A key concept I've developed is the pairing of every agent with a "Critic" agent. Think of the Critic as an agent's 'conscience', engaging in an internal dialogue to reach a consensus before externalizing the communication to another agent with a different role.

Critic
The Critic agent plays a vital role and exhibits some consistent behaviors across all agents:

Instruct the agent to optimize token usage, maintaining context with minimal verbosity.
Cross-verify agent findings with external sources and accurately cite these findings.
Maintain the agent's focus on the assigned topic and task, regularly reminding it of its role.
Identify and prevent the 'polite loop' often encountered at the end of conversations.

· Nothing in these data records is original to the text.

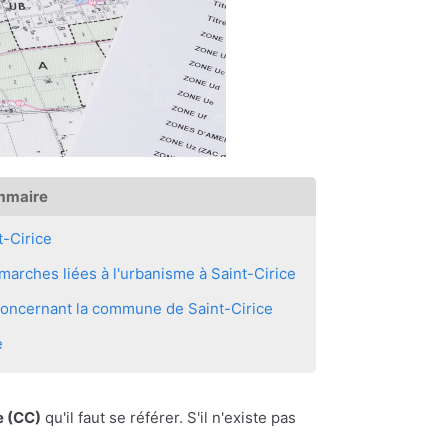
mmaire
-Cirice
arches liées à l'urbanisme à Saint-Cirice
 concernant la commune de Saint-Cirice
e
 (CC)
qu'il faut se référer. S'il n'existe pas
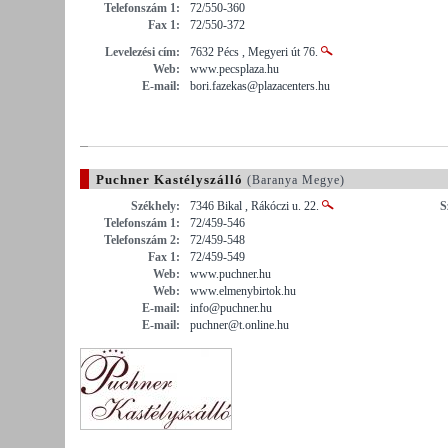
Telefonszám 1:
72/550-360
Fax 1:
72/550-372
Levelezési cím:
7632 Pécs , Megyeri út 76.
Web:
www.pecsplaza.hu
E-mail:
bori.fazekas@plazacenters.hu
Puchner Kastélyszálló
(Baranya Megye)
Székhely:
7346 Bikal , Rákóczi u. 22.
S
Telefonszám 1:
72/459-546
Telefonszám 2:
72/459-548
Fax 1:
72/459-549
Web:
www.puchner.hu
Web:
www.elmenybirtok.hu
E-mail:
info@puchner.hu
E-mail:
puchner@t.online.hu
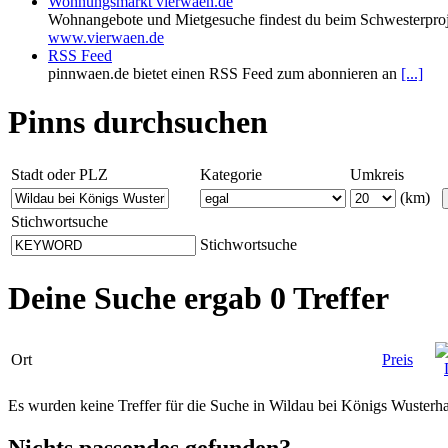
Wohnungsmarkt vierwaen.de
Wohnangebote und Mietgesuche findest du beim Schwesterproj
www.vierwaen.de
RSS Feed
pinnwaen.de bietet einen RSS Feed zum abonnieren an
[...]
Pinns durchsuchen
Stadt oder PLZ
Kategorie
Umkreis
(km)
Stichwortsuche
Stichwortsuche
Deine Suche ergab 0 Treffer
Ort
Preis
Es wurden keine Treffer für die Suche in Wildau bei Königs Wuste
Nichts passendes gefunden?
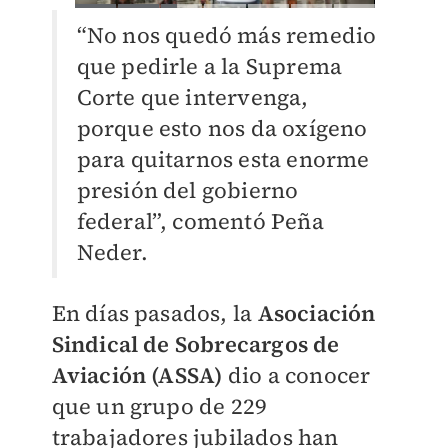
“No nos quedó más remedio
que pedirle a la Suprema
Corte que intervenga,
porque esto nos da oxígeno
para quitarnos esta enorme
presión del gobierno
federal”, comentó Peña
Neder.
En días pasados, la
Asociación
Sindical de Sobrecargos de
Aviación (ASSA)
dio a conocer
que un grupo de 229
trabajadores jubilados han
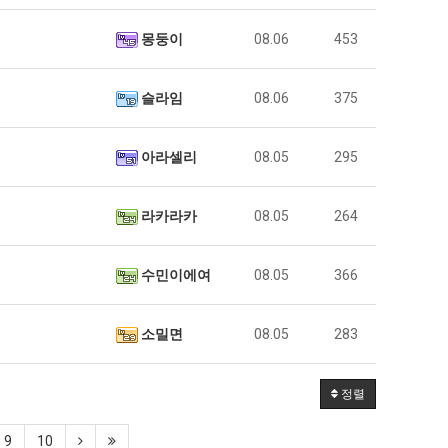
몽둥이
08.06
453
슬라임
08.06
375
아라셀리
08.05
295
라카라카
08.05
264
수민이에여
08.05
366
소밀면
08.05
283
정렬
9
10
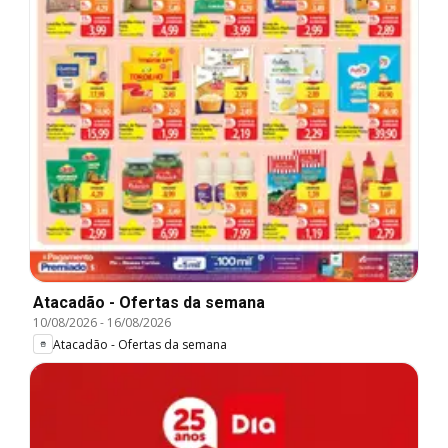
Atacadão - Ofertas da semana
10/08/2026
-
16/08/2026
Atacadão - Ofertas da semana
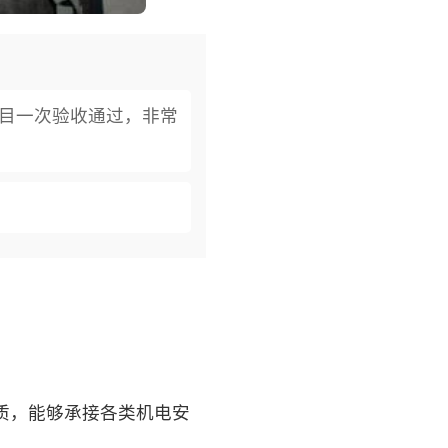
项目一次验收通过，非常
：
质，能够承接各类机电安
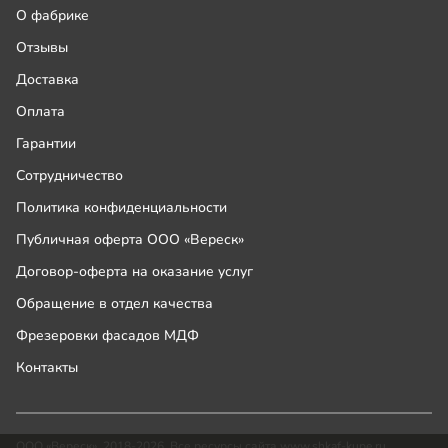
О фабрике
Отзывы
Доставка
Оплата
Гарантии
Сотрудничество
Политика конфиденциальности
Публичная оферта ООО «Вереск»
Договор-оферта на оказание услуг
Обращение в отдел качества
Фрезеровки фасадов МДФ
Контакты
ООО «Вереск», 2018-2026. Все ресурсы сайта www.shkaf-kupe.ru,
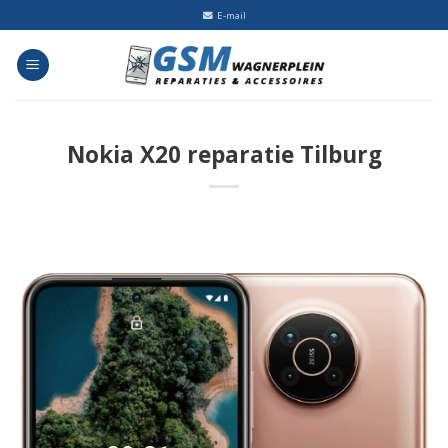
Skip
E-mail
to
content
Nokia X20 reparatie Tilburg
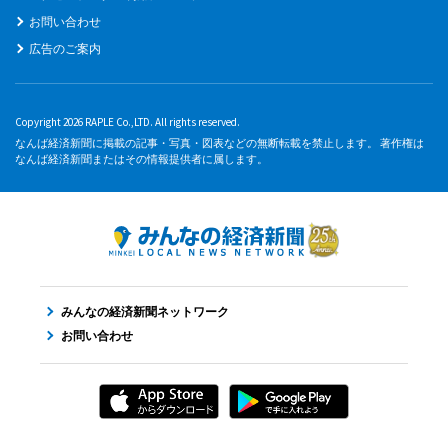
お問い合わせ
広告のご案内
Copyright 2026 RAPLE Co.,LTD. All rights reserved.
なんば経済新聞に掲載の記事・写真・図表などの無断転載を禁止します。 著作権は
なんば経済新聞またはその情報提供者に属します。
みんなの経済新聞ネットワーク
お問い合わせ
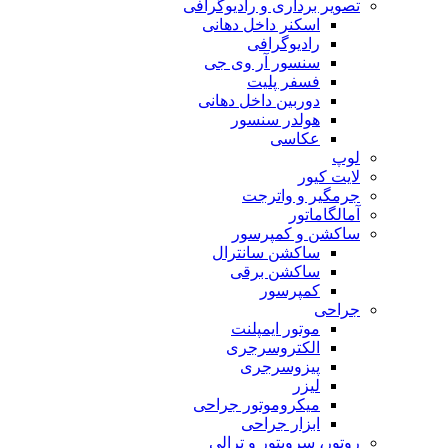
تصویر برداری و رادیوگرافی
اسکنر داخل دهانی
رادیوگرافی
سنسور آر وی جی
فسفر پلیت
دوربین داخل دهانی
هولدر سنسور
عکاسی
لوپ
لایت کیور
جرمگیر و واترجت
آمالگاماتور
ساکشن و کمپرسور
ساکشن سانترال
ساکشن برقی
کمپرسور
جراحی
موتور ایمپلنت
الکتروسرجری
پیزوسرجری
لیزر
میکروموتور جراحی
ابزار جراحی
روتور، سرویتور و ترالی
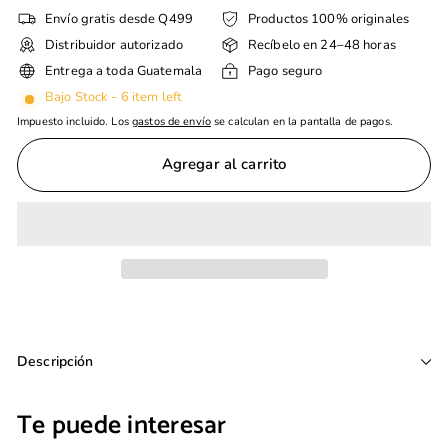
Envío gratis desde Q499
Productos 100% originales
Distribuidor autorizado
Recíbelo en 24–48 horas
Entrega a toda Guatemala
Pago seguro
Bajo Stock - 6 item left
Impuesto incluido. Los
gastos de envío
se calculan en la pantalla de pagos.
Agregar al carrito
Descripción
Te puede interesar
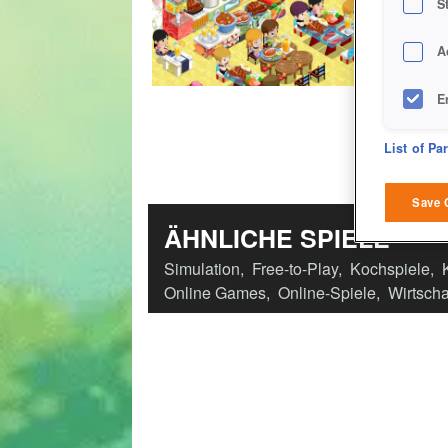
S
A
E
D
List of Pa
M
Save 
ÄHNLICHE SPIELE
L
Simulation
,
Free-to-Play
,
Kochspiele
,
I
Online Games
,
Online-Spiele
,
Wirtscha
S
Sho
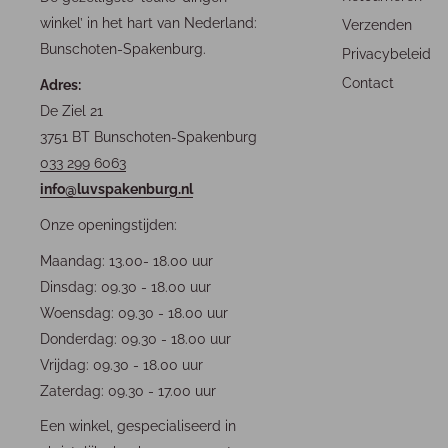
winkel’ in het hart van Nederland:
Verzenden
Bunschoten-Spakenburg.
Privacybeleid
Contact
Adres:
De Ziel 21
3751 BT Bunschoten-Spakenburg
033 299 6063
info@luvspakenburg.nl
Onze openingstijden:
Maandag: 13.00- 18.00 uur
Dinsdag: 09.30 - 18.00 uur
Woensdag: 09.30 - 18.00 uur
Donderdag: 09.30 - 18.00 uur
Vrijdag: 09.30 - 18.00 uur
Zaterdag: 09.30 - 17.00 uur
Een winkel, gespecialiseerd in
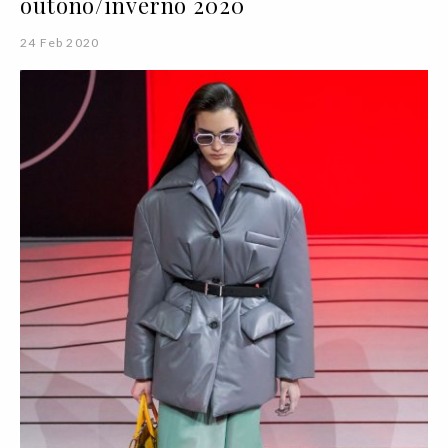
outono/inverno 2020
24 Feb 2020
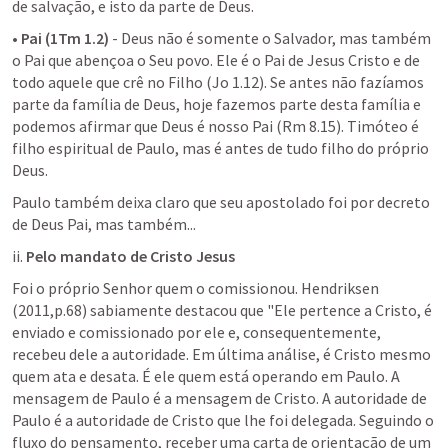
de salvação, e isto da parte de Deus.
• 
Pai (1Tm 1.2) 
- Deus não é somente o Salvador, mas também 
o Pai que abençoa o Seu povo. Ele é o Pai de Jesus Cristo e de 
todo aquele que crê no Filho (
Jo 1.12
). Se antes não fazíamos 
parte da família de Deus, hoje fazemos parte desta família e 
podemos afirmar que Deus é nosso Pai (
Rm 8.15
). Timóteo é 
filho espiritual de Paulo, mas é antes de tudo filho do próprio 
Deus.
Paulo também deixa claro que seu apostolado foi por decreto 
de Deus Pai, mas também...
ii. 
Pelo mandato de Cristo Jesus
Foi o próprio Senhor quem o comissionou. Hendriksen 
(2011,p.68) sabiamente destacou que "Ele pertence a Cristo, é 
enviado e comissionado por ele e, consequentemente, 
recebeu dele a autoridade. Em última análise, é Cristo mesmo 
quem ata e desata. É ele quem está operando em Paulo. A 
mensagem de Paulo é a mensagem de Cristo. A autoridade de 
Paulo é a autoridade de Cristo que lhe foi delegada. Seguindo o 
fluxo do pensamento, receber uma carta de orientação de um 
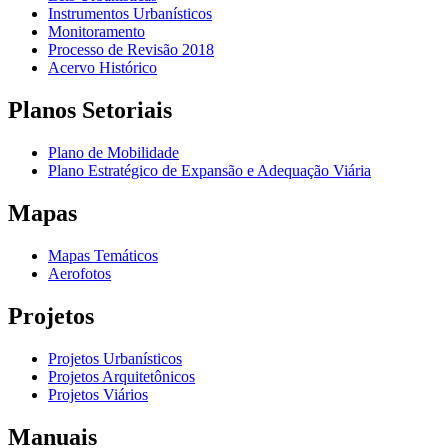
Instrumentos Urbanísticos
Monitoramento
Processo de Revisão 2018
Acervo Histórico
Planos Setoriais
Plano de Mobilidade
Plano Estratégico de Expansão e Adequação Viária
Mapas
Mapas Temáticos
Aerofotos
Projetos
Projetos Urbanísticos
Projetos Arquitetônicos
Projetos Viários
Manuais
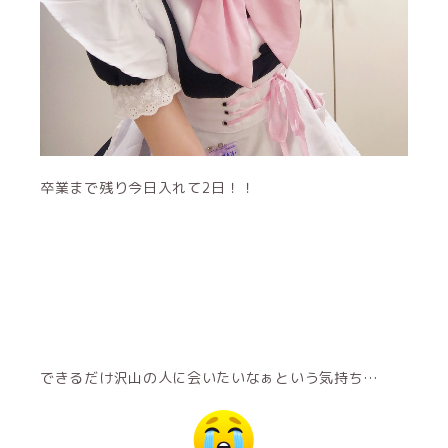
卒業まで残り今日入れて2日！！
できるだけ沢山の人に会いたいなぁという気持ち…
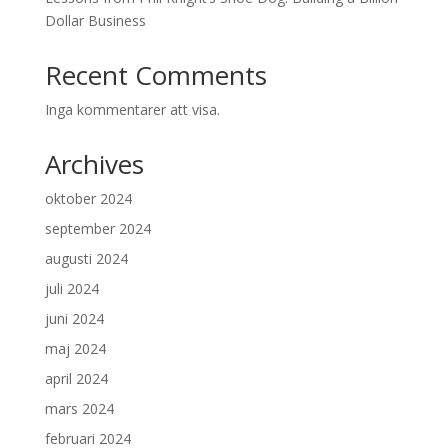
Dollar Business
Recent Comments
Inga kommentarer att visa.
Archives
oktober 2024
september 2024
augusti 2024
juli 2024
juni 2024
maj 2024
april 2024
mars 2024
februari 2024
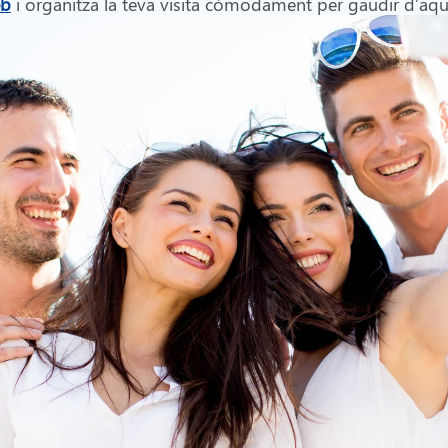
eb
i organitza la teva visita còmodament per gaudir d’aq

let's break down each bullet point to understand the specific LLM (Large Language Model) problem it addresses:

Optimize Token Usage, Maintaining Context with Minimal Verbosity:

LLM Problem Addressed: This tackles the challenge of verbosity and redundancy in LLM responses. LLMs, especially when unconstrained, can produce lengthy responses that use more computational resources (tokens) than necessary, potentially leading to inefficiency and higher costs.
Solution Offered: By instructing the agent to use fewer tokens without losing context, it ensures concise and efficient communication, optimizing computational resources while maintaining the quality and relevance of the response.
Cross-Verify Agent Findings with External Sources and Accurately Cite These Findings:

LLM Problem Addressed: LLMs can sometimes generate responses based on outdated, incorrect, or incomplete information, as they rely on pre-existing data up to their last training cut-off.
Solution Offered: By double-checking the findings with current external sources and citing them, the Critic agent adds a layer of validation and currentness to the information provided by the LLM, enhancing its reliability and factual accuracy.
Maintain the Agent's Focus on the Assigned Topic and Task, Regularly Reminding It of Its Role:

LLM Problem Addressed: LLMs can drift off-topic or lose sight of the original task or question, especially in longer or more complex dialogues.
Solution Offered: Regularly reminding the agent of its role and the task at hand helps keep the conversation focused and relevant, ensuring that the LLM stays on track and delivers pertinent and goal-oriented responses.
Identify and Prevent the 'Polite Loop' Often Encountered at the End of Conversations:

LLM Problem Addressed: LLMs can sometimes enter a cycle of repetitive or redundant politeness, especially towards the end of a conversation, where they keep the interaction going unnecessarily.
Solution Offered: The Critic agent can detect when a conversation is naturally concluding and prevent the LLM from engaging in unnecessary prolongation, thereby streamlining the interaction and respecting the user's time.

These are just a few highlights. I'm excited to explore more and look forward to your thoughts on this collaboration!